= What is being asked =
When the line containing "patterned area rug, 2.16 -1.55" appears in the data below, begin copying there and stop only after the line containing "the desk chair at [324,265], 4.08 -0.78".

= Source data =
-------
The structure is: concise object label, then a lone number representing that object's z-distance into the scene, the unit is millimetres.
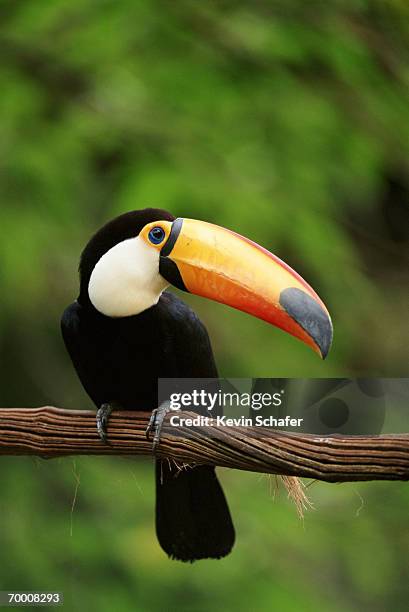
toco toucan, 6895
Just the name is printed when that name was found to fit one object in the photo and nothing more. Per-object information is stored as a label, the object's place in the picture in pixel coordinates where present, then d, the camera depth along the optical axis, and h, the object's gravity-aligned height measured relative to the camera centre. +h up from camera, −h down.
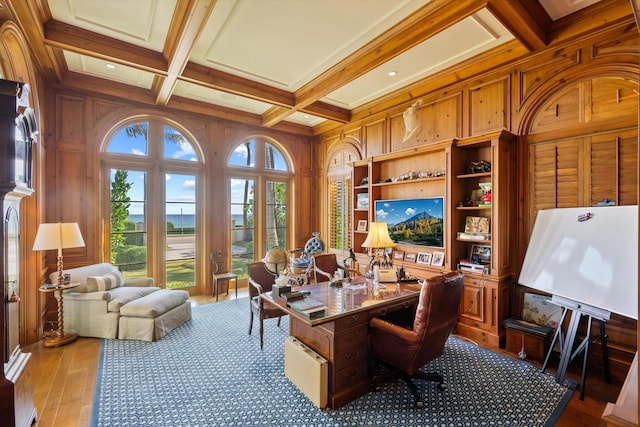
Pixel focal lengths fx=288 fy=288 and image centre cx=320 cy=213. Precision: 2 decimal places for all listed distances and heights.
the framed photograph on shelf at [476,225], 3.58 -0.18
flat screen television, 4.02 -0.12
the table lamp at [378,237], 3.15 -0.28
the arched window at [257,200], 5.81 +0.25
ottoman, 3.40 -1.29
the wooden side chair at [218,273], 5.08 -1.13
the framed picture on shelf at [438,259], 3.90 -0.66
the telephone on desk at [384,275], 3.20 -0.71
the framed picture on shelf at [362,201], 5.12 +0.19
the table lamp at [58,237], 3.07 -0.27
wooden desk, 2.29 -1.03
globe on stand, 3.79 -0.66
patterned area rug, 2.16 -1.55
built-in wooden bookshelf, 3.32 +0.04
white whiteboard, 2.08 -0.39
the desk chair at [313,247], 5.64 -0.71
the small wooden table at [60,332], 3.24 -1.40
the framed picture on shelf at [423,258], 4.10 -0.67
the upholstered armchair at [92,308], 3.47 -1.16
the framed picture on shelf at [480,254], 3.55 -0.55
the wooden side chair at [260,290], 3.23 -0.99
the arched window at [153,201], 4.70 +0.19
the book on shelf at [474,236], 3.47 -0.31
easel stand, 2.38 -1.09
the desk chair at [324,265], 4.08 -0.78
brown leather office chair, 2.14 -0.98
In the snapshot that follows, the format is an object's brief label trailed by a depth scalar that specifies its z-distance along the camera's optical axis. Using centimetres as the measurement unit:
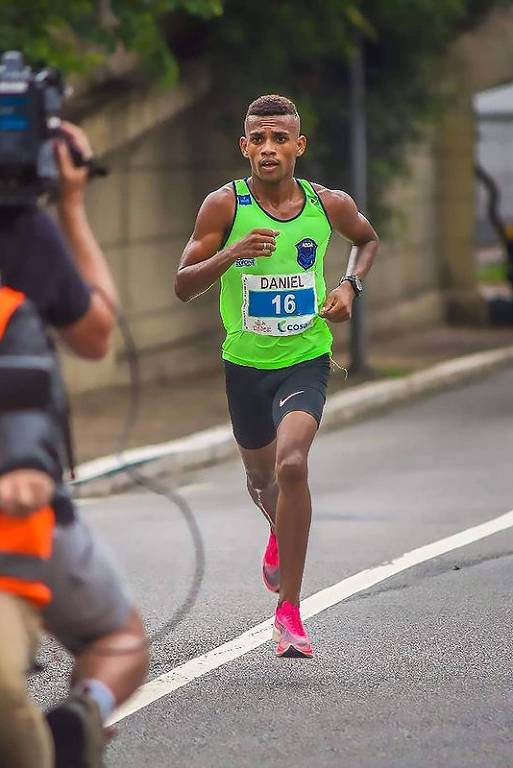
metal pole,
-------
= Expected answer =
patterned area rug, 2.16 -1.55
built-in wooden bookshelf, 3.32 +0.04
white whiteboard, 2.08 -0.39
the desk chair at [313,247], 5.64 -0.71
the small wooden table at [60,332], 3.24 -1.40
the framed picture on shelf at [423,258], 4.10 -0.67
the upholstered armchair at [92,308], 3.47 -1.16
the framed picture on shelf at [480,254], 3.55 -0.55
the wooden side chair at [260,290], 3.23 -0.99
the arched window at [153,201], 4.70 +0.19
the book on shelf at [474,236], 3.47 -0.31
easel stand, 2.38 -1.09
the desk chair at [324,265], 4.08 -0.78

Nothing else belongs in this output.